I really hope it could be fixed :)

jmooring commented 11 months ago

@mmallet-digipok The problem you describe is about properly resolving a markdown image destination to a URL, best handled with render hooks. For example:

git clone --single-branch -b hugo-github-issue-4428 https://github.com/jmooring/hugo-testing hugo-github-issue-4428
cd hugo-github-issue-4428
hugo server

Properly resolving markdown image and link destinations, regardless of site structure or configuration, is not a trivial exercise.

mmallet-digipok commented 11 months ago

@mmallet-digipok The problem you describe is about properly resolving a markdown image destination to a URL, best handled with render hooks. For example:

git clone --single-branch -b hugo-github-issue-4428 https://github.com/jmooring/hugo-testing hugo-github-issue-4428
cd hugo-github-issue-4428
hugo server

Properly resolving markdown image and link destinations, regardless of site structure or configuration, is not a trivial exercise.

I agree that it is probably not trivial. I am rather frustrated that gitlab provided just one half of a feature ;)

I checked your code but I don't see why I would inject 500+ lines of code to fix something that has been working correctly with uglyURLs turned off (and that is natively handled by hugo. Anyway what @ChrisTucker2000 described is exactly the issue I'm facing.

mmallet-digipok commented 11 months ago

@jmooring your render-image hook has convinced me: it is working fine for me now, thank you! I just hope this piece of code will be somehow part of the hugo codebase.

jmooring commented 11 months ago

500+ lines of code

To clarify, the image render hook contains 73 lines of code. The link render hook contains 121 lines of code, but it does a lot a more, including the verification of URL fragments.

ytrepidorosonomous commented 7 months ago

This would be substantially addressed if #10847 is accepted/merged. When uglyURLs = true, you would have to do this for each top-level section:

[permalinks.section]
posts = "/:sections[0:]/index/"

Given this content:

content/
├── posts/
│   ├── foo/
│   │   ├── bar.md
│   │   └── _index.md
│   └── post-1.md
└── _index.md

The site would be published to:

public/
├── posts/
│   ├── foo/
│   │   ├── bar.html
│   │   └── index.html
│   ├── index.html
│   └── post-1.html
├── favicon.ico
└── index.html

And this approach is backwards compatible (we don't break anybody).

Was this addressed when the issue was merged? cc @jmooring

jmooring commented 7 months ago

@ashtallama No, as described above.

darksnow commented 3 weeks ago

I know this is an old thread but I wanted to add my voice to this. Hugo is a brilliant piece of software. I've used Jekyll and others in the past. The JS alternatives are too slow and for my uses I'm porting a previous small static site across to Hugo so I can then generate a lot of pages from a REST API. Hugo is the best solution for this I've found so far.

However, the sticking point seems so small that I'm surprised there's no solution, especially given the age of this thread.

If I have /content/section/_index.md and uglyURLs I'd expect the generated page to be at /section/index.html NOT section.html

This is a convention set down when Apache was the only real option and has been adopted by everyone since. Nginx does it, Caddy does it, even httpd does it. Hugo itself does this. This is well understood and is the expected behaviour that allows Hugo to do it's pretty URLs. A directory served by a web server should have an index.html page in it. The existing uglyURLs=false is an elegant use of this very behaviour that's expected everywhere.

There are numerous threads reporting this as an issue on here, all either brushed off or ignored. Numerous threads on the discussion board with much the same result. This is an often requested fix to a clear bug in how pages are generated.

I'd love to use Hugo, along with my existing Nginx setup to make pretty URLs. Can somebody please help me understand the reasoning behind this decision and why after it's being asked for for so long, it's been ignored?

**Given records:**
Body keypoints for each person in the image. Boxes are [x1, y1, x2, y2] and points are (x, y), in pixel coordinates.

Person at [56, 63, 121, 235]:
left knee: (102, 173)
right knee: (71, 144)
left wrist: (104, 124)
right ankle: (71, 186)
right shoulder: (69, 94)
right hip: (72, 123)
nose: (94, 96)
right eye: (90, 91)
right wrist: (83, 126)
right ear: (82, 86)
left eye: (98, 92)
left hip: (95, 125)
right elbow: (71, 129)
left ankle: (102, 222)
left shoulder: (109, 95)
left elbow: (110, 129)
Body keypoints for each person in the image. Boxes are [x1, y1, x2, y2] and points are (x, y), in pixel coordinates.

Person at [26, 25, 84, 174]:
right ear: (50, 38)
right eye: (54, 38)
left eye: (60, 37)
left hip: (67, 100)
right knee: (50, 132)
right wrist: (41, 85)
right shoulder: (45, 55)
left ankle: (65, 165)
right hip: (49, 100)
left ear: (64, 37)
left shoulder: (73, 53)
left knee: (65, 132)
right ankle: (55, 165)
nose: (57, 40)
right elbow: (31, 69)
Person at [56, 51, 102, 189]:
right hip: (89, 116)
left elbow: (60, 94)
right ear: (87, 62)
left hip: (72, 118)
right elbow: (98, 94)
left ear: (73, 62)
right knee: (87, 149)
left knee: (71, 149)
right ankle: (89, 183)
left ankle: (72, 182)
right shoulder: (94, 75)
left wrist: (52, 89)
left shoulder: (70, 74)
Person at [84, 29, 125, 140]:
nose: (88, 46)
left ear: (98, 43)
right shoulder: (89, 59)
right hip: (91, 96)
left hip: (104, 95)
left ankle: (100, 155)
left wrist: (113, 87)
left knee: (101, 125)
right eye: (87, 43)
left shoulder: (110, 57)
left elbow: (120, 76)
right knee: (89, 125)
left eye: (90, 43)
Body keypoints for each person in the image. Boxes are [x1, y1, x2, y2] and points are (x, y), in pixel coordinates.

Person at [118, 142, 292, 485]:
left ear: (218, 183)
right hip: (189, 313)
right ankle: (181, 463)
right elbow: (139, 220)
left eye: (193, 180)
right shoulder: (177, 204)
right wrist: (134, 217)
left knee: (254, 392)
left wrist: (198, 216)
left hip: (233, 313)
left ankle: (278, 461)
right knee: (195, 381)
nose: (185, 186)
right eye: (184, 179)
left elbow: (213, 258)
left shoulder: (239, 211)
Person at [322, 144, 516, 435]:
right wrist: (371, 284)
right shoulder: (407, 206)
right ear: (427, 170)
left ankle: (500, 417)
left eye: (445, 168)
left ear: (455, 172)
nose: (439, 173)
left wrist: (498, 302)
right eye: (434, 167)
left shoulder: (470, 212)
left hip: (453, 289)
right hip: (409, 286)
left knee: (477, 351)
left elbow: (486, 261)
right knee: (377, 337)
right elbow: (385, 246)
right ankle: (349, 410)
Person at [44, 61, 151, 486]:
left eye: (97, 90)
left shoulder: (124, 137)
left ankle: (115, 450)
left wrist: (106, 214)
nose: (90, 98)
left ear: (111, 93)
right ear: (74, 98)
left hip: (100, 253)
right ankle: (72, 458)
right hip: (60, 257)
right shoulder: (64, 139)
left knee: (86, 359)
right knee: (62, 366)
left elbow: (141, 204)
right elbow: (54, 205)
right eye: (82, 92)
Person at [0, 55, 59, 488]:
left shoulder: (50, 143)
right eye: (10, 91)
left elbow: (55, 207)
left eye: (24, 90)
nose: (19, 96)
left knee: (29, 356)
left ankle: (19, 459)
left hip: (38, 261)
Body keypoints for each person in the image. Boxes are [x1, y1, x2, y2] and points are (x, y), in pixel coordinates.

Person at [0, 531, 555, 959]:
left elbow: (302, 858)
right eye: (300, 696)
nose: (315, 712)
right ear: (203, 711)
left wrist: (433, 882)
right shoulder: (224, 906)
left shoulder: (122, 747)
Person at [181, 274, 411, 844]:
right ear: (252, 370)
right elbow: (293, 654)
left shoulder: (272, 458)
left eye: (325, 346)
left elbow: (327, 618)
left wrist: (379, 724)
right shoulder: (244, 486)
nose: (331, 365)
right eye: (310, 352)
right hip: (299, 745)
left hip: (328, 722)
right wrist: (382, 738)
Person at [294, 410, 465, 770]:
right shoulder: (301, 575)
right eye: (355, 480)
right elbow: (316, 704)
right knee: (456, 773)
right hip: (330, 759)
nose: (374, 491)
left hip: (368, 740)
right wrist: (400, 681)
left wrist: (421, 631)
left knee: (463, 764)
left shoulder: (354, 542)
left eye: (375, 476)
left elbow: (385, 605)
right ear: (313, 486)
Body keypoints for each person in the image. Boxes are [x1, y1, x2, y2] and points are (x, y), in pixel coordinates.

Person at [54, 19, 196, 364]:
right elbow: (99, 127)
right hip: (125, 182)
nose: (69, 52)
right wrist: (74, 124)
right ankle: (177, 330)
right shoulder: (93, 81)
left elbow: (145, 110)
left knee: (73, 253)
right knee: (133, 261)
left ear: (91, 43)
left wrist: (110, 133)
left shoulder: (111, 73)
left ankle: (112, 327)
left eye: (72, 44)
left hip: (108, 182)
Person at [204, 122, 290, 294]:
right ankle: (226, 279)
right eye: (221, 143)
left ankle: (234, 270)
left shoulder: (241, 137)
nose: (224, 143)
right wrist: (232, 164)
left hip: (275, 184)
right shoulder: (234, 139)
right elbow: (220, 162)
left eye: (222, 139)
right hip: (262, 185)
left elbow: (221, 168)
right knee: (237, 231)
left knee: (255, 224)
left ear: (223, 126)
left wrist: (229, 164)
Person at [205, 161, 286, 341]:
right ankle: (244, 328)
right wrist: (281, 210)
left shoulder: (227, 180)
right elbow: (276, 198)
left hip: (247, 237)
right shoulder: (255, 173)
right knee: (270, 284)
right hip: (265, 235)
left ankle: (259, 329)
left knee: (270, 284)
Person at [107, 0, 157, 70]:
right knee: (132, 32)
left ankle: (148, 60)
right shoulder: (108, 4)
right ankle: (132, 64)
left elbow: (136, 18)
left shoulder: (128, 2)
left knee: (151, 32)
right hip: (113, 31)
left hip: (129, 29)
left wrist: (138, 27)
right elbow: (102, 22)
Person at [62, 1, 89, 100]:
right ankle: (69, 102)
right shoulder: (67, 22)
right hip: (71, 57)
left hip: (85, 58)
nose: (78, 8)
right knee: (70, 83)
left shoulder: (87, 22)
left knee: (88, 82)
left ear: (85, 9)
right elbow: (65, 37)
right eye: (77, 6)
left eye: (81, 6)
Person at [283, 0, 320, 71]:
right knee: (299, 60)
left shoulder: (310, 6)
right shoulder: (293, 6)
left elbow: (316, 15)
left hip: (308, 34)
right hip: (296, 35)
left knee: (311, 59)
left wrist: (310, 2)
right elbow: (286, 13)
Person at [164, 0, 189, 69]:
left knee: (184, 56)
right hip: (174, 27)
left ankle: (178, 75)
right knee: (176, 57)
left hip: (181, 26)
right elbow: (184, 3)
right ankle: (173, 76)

**Problem to work on:** Write out, word for word, the part of the Hugo uglyURLs discussion from "darksnow commented 3" to "found so far.".

**Completed task:**
darksnow commented 3 weeks ago

I know this is an old thread but I wanted to add my voice to this. Hugo is a brilliant piece of software. I've used Jekyll and others in the past. The JS alternatives are too slow and for my uses I'm porting a previous small static site across to Hugo so I can then generate a lot of pages from a REST API. Hugo is the best solution for this I've found so far.